Judge rules brain-damaged Muslim should not be resuscitated
A man left brain-damaged after a massive heart attack should not be resuscitated, a High Court judge has ruled, despite the likelihood of him wishing to be were he conscious.
The 55 year-old, who was left in a vegetative state after the incident in July this year, was a devout Muslim who believed in the sanctity of life, his family insisted. Euthanasia, as it is commonly understood, is forbidden under Islam.
During the proceedings, held at the Court of Protection, the man’s son told the court how his father, referred to in case reports as L, had fought to keep his own father alive after he had fallen into a coma years before.
Since his heart attack, the man has been tube-fed and has a catheter fitted. Nevertheless he has shown some signs of improvement, making facial expressions and reacting to a scented scarf bought in Mecca. He has been moved to a normal hospital ward.
Nevertheless, Mr Justice Moylan accepted the views of medical experts, who testified that L’s brain damage was too severe to make resuscitation worthwhile if his condition were to deteriorate again. The judge did not wish to make to place doctors in an “impossible dilemma”.
The NHS Trust caring for L had sought a ruling that not resuscitating would be lawful, but the family had strongly objected.
Summing up, the judge said: “I accept the family’s opinion of what Mr L’s wishes, feelings and beliefs would be….It is the family’s collective view that Mr L would want to receive all possible treatment to prolong his life regardless of the likely … consequences. This coincides with their own view and their understanding of what Islam teaches….I cannot accept the argument – to do so would be effectively to substitute the family’s views and their assessment of Mr L’s likely views for the balancing exercise required by the Mental Capacity Act.”
L’s family are reported to be considering an appeal.
The Mental Capacity Act, introduced in 2005, was an attempt to balance the rightfully recognised freedoms of affected individuals with the need to protect their best interests. The act states unambiguously that it “…does not authorise any person to deprive any other person of his liberty”, but the dividing line between liberty and best interests can get very hazy in cases involving vulnerable individuals.
The elderly are a classic illustration of this dilemma. Recently we looked at the case of one elderly lady who had to go to court to be granted her wish to leave the nursing home she hated and go home instead. She suffered from a number of significant health issues, including Parkinson’s Disease and partial paralysis, and was very vulnerable as a result.
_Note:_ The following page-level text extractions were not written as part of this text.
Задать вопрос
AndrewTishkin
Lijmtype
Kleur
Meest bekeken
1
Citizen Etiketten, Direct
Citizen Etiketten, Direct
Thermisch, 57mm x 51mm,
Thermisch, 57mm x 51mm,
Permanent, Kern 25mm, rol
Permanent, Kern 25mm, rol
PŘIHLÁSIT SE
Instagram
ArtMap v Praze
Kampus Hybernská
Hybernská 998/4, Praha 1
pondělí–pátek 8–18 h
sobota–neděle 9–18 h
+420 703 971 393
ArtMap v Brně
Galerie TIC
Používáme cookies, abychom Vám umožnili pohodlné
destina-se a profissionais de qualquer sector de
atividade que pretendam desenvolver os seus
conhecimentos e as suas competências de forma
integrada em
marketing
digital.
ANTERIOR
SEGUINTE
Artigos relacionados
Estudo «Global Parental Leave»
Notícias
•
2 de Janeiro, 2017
No doubt the local authority who took her into the nursing home against her wishes believed that they were doing the right thing and acting in the lady’s best interests, but they were, effectively, also depriving her of her liberty. The judge, in reaching his conclusion that she should be allowed to go, had to carefully balance her best interests with her understandable desire to have her wishes respected.
‘Do not resuscitate’ orders are another regular source of controversy. In September we reported on the case of a Down’s Syndrome man whose family were outraged when they discovered that doctors had imposed such an order on the man during a stay in hospital without their knowledge.
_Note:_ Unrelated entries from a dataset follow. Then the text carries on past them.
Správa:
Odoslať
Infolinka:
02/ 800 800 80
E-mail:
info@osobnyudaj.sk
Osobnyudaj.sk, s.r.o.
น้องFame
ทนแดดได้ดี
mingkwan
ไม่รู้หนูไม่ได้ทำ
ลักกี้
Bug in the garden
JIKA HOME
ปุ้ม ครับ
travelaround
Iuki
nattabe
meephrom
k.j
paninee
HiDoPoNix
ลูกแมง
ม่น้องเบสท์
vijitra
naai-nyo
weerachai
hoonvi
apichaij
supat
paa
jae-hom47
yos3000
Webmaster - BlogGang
But it seems to be just as common for doctors to apparently ignore ‘do not resuscitate’ orders, leading to distress and discomfort amongst the elderly in hospital. According to a depressing study by the National Confidential Enquiry into Patient Outcome and Death, medical staff routinely ignore patient’s notes and attempt resuscitate as a matter of course. In 52 cases examined by the researchers, doctors had attempted resuscitation despite the patients stating clearly that they did not want it.
Don’t we all have the right to choose the manner of our departure from this world and die with dignity? Isn’t subjecting an elderly person to inappropriate resuscitation and ignoring their wishes effectively depriving them of their liberty?
Clearly not all medical staff behave in this way. In the case of L, for example, it seems clear the doctors have adopted a realistic and measured approach to the quality of life that could be achieved by any attempt at resuscitation.
Similarly, in the case of D, Re [2012] EWHC 885 (COP) (23 March 2012), a declaration was sought that it would be lawful to withdraw medical treatment from D, a 55 year-old man in a persistent vegetative state. The NHS Trust responsible for his care made the application, with the full support of his family and friends.
The Honourable Mr Justice Jackson made the declaration, saying: “D’s family and friends have spoken of him in the most loving way….They believe that D should now be allowed to die with dignity and with as little suffering as possible. I agree. It is in his best interests and it is what he would want. I grant the declaration sought.”
Of course, Mr L’s family have every right to seek permission to appeal Mr Justice Moylan’s verdict if they believe, as they apparently do, that it did not give sufficient weight to his – or their – religious views. But it seems to me too that, as a society we have great difficulty with death, so often defaulting to a ‘life at any cost’ approach. Sometimes this is religiously motivated, sometimes it is the simple desperation of family members who do not wish to see their loved ones leave. Quite understandable, but I do believe there is a definite case for dignity and quality of life.